During my visit to the archives of the Andy Warhol Museum in Pittsburgh, two years ago, I noticed an interesting name on the purchase order for the cover art of the 1956 jazz album Cool Gabriels on RCA’s Groove label: A.R Lehman. To fans of The Velvet Underground this name will sound familiar, as for the cover art of their first album, The Velvet Underground & Nico (Verve, 1967), Acy R. Lehman was credited for design. This means that the iconic peelable banana cover was not the first cover on which designer Acy Rudi Lehman and artist Andy Warhol have worked together.
The cover of Cool Gabriels shows a drawing of seven angels blowing horns, on a plain yellow background. Naive drawings in Warhol’s signature blotted line technique in the Fifties. The contrast between the innocence of this angelic drawing, and the phallic pop art image of the peelable banana, a decade later, could not be bigger!
In the 1998 BBC Wales documentary John Cale, Lou Reed says that he realizes it wasn’t the music of The Velvet Undergound that got them signed to Verve (because neither their avant-garde sound nor the explicit lyrics were exactly middle of the road) but the fact that famous pop artist Andy Warhol was their manager. “When we finally were signed to a record company, really on the basis of Andy.

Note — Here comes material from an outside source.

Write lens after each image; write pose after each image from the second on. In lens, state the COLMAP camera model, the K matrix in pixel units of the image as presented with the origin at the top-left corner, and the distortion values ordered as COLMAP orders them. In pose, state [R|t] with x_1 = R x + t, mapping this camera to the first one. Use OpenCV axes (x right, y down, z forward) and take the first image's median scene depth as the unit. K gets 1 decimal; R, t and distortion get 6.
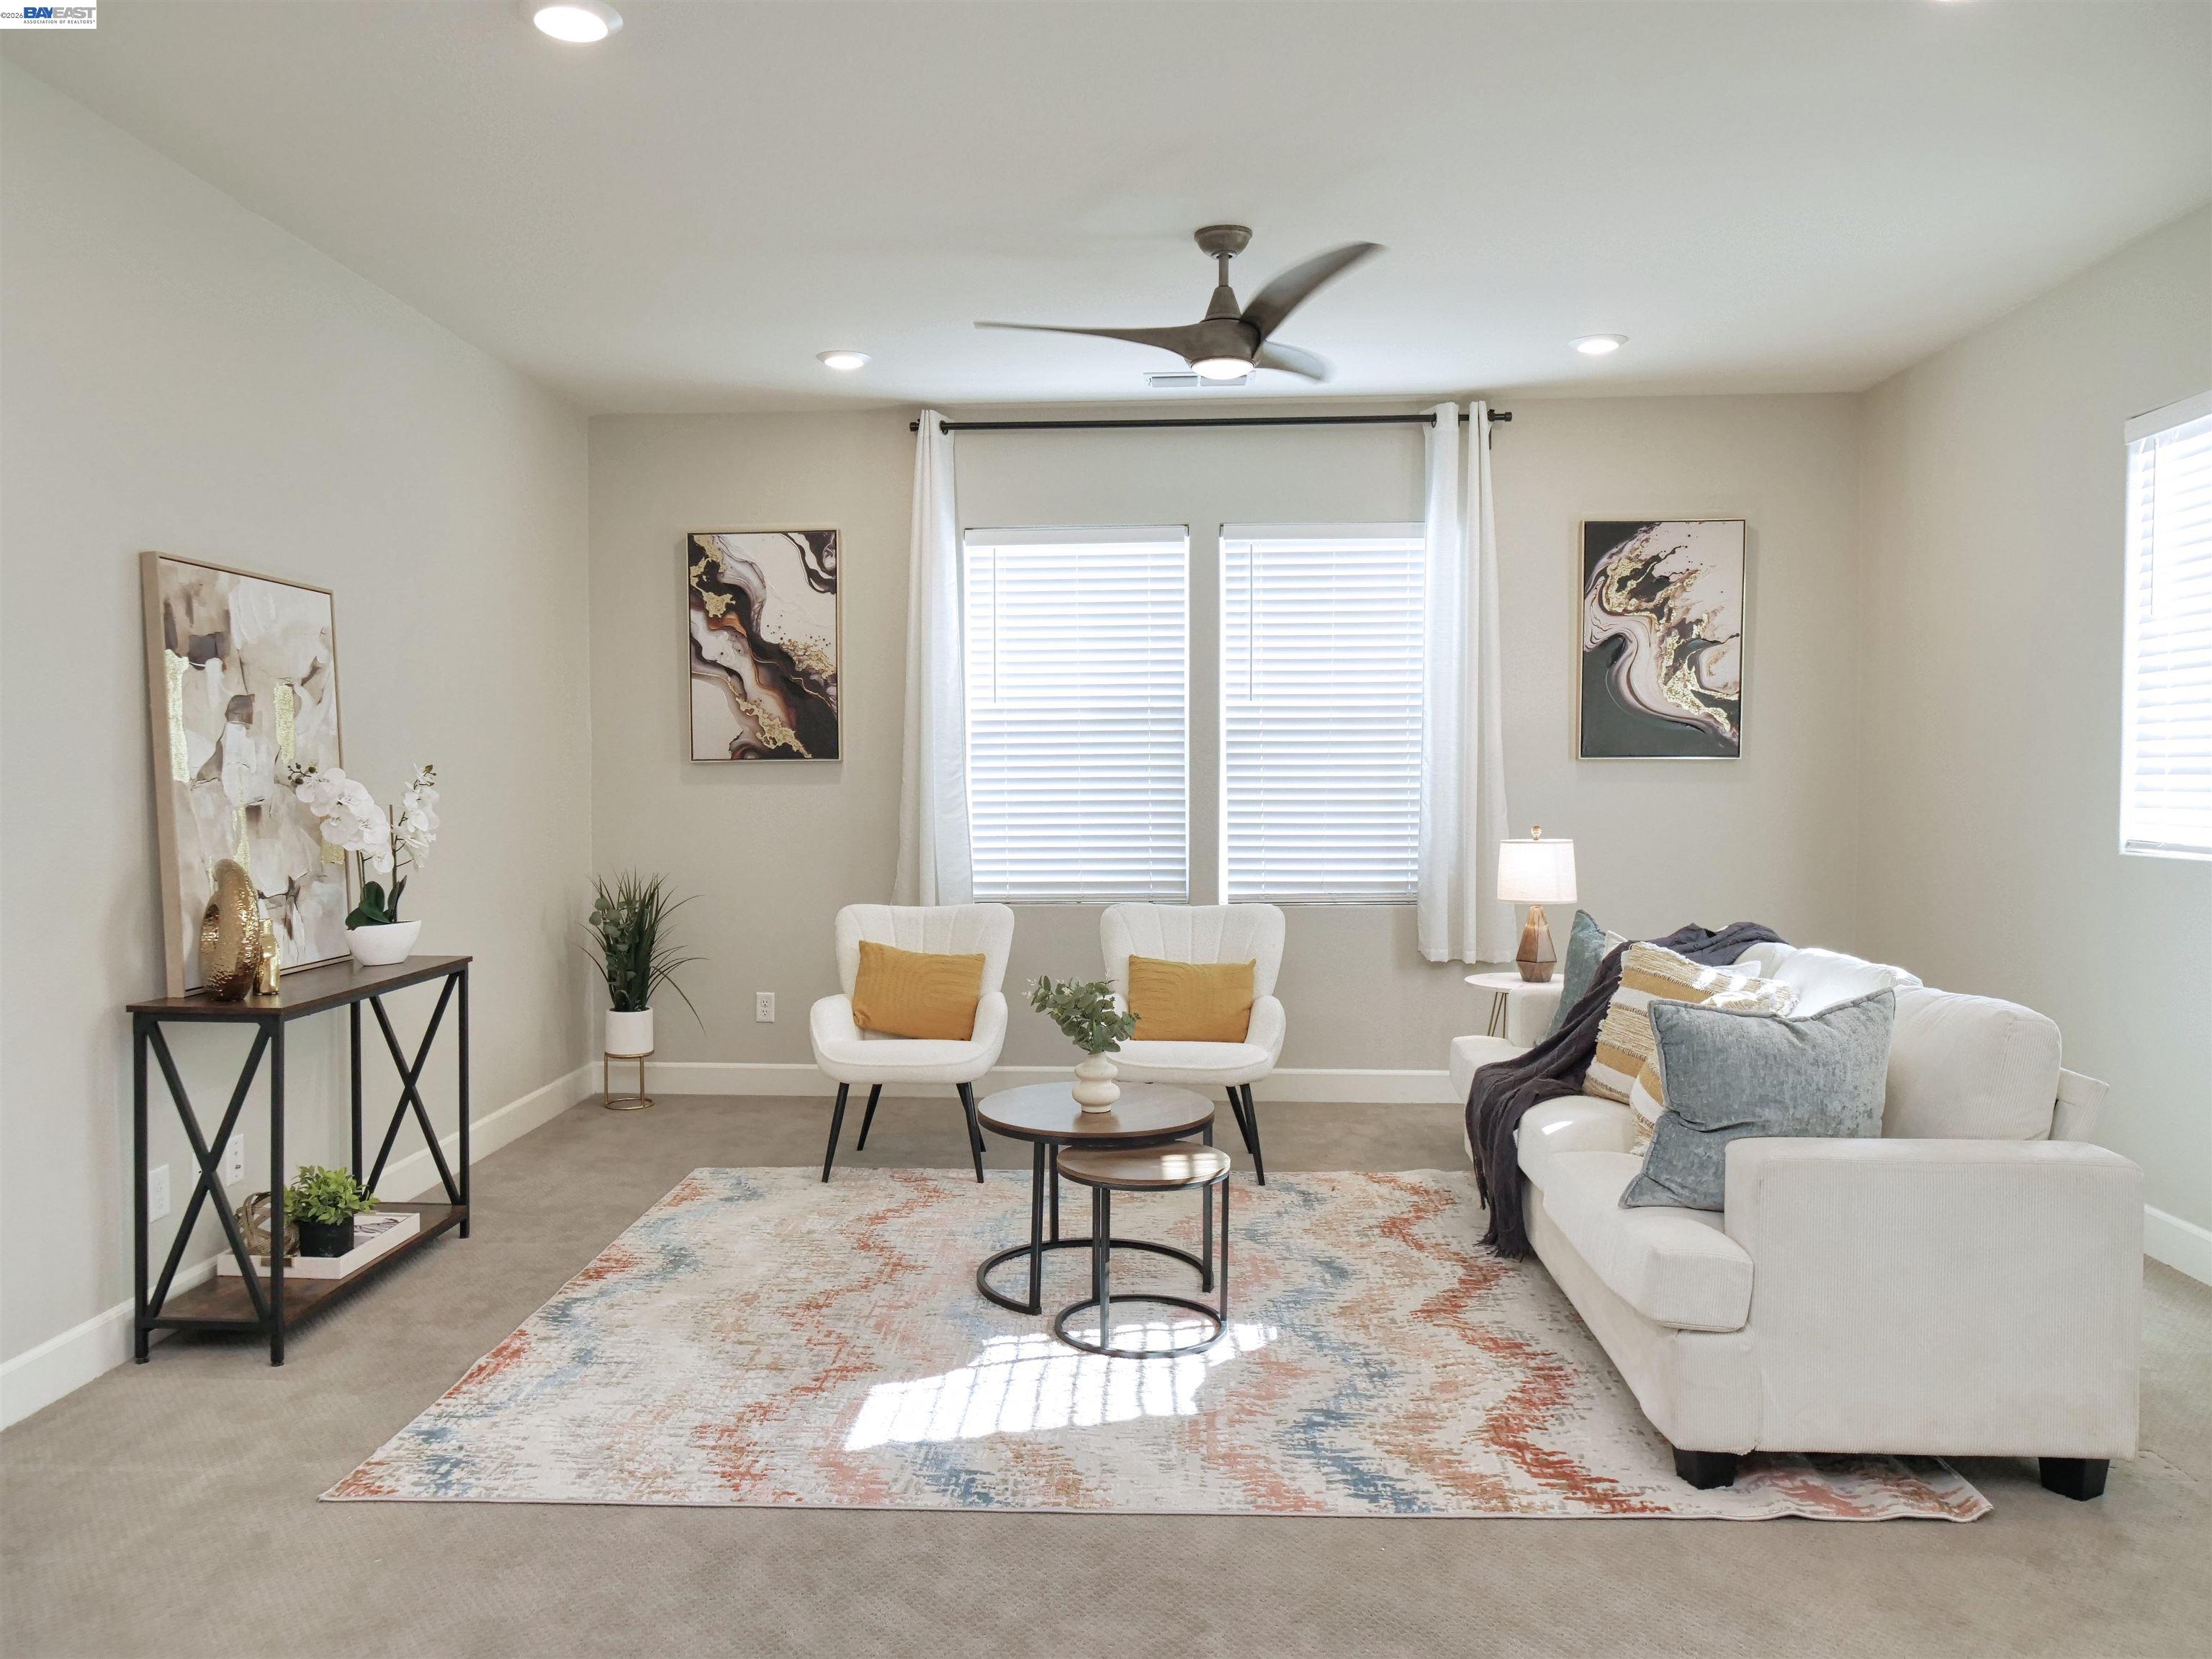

Because Andy said he’d do the cover. I don’t know if we would have gotten a contract if he hadn’t said he’d do the cover… or if Nico wasn’t so beautiful… Who knows…” (fragment starts on 14:20)
But famous pop art artist or not, at a major record company the design of an album cover never is a one man job. You will have an art director overseeing the art department, designers who decide what a cover has to look like and artists who deliver the artwork. In the case of the VU’s first album, Acy R. Lehman was the designer who agreed on an unusual and terribly expensive gatefold cover for just one single record. Warhol’s signed artwork of the peelable banana on front, the name of the band unmentioned. The technical aspect of the banana stickers, by the way, was worked out by Craig Braun (uncredited), who later also produced the working zippers for the Rolling Stones’ Sticky Fingers.
At the inside of the gatefold, Lehman worked with black and white pictures of the band by Factory photographers Nat Finkelstein and Billy Linich (a.k.a. Billy Name).
On the back he used coloured head shots of the band by Paul Morrissey – who managed the Velvets together with Warhol – and a large photo of the band performing on stage, by a photographer called Hugo. Last mentioned photo was famous for being the subject of a lawsuit, causing an unfortunate and considerable delay in sales. Actor and Warhol Superstar Eric Emerson, who is seen hanging upside down in a projection behind the band, claimed his image was used without his permission and sued the record company. But the idea backfired and instead of paying Emerson, Verve removed all albums from the record store shelves and reworked the image. Existing stock got a large black censor sticker on top of the contested Emerson image, and for later pressings the actor was entirely blurred out.
Back to Acy R. Lehman: his carreer lasted well over three decades. His album cover designs or art direction fetched no less than eight nominations for a Grammy Award, and one win (in 1972 for the cover of the album The Siegel-Schwall Band).
He also worked on the cover for the second Velvet Underground album White Light/White Heat (1968). For Lou Reed’s solo carreer, on the RCA label, Lehman signed for the art direction of the album covers for Rock n Roll Animal (1974), Sally Can’t Dance (1974), Lou Reed Live (1975), Metal Machine Music (1975) and Coney Island Baby (1975/1976). One of the Grammy nominations mentioned higher was in 1976 for the album package of Coney Island Baby, as art director (uncredited). Design and photography for this great album were done by Mick Rock.
On the Discogs database there are over 600 credits for Acy R. Lehman cover designs. Not for Cool Gabriels, though. But now you know!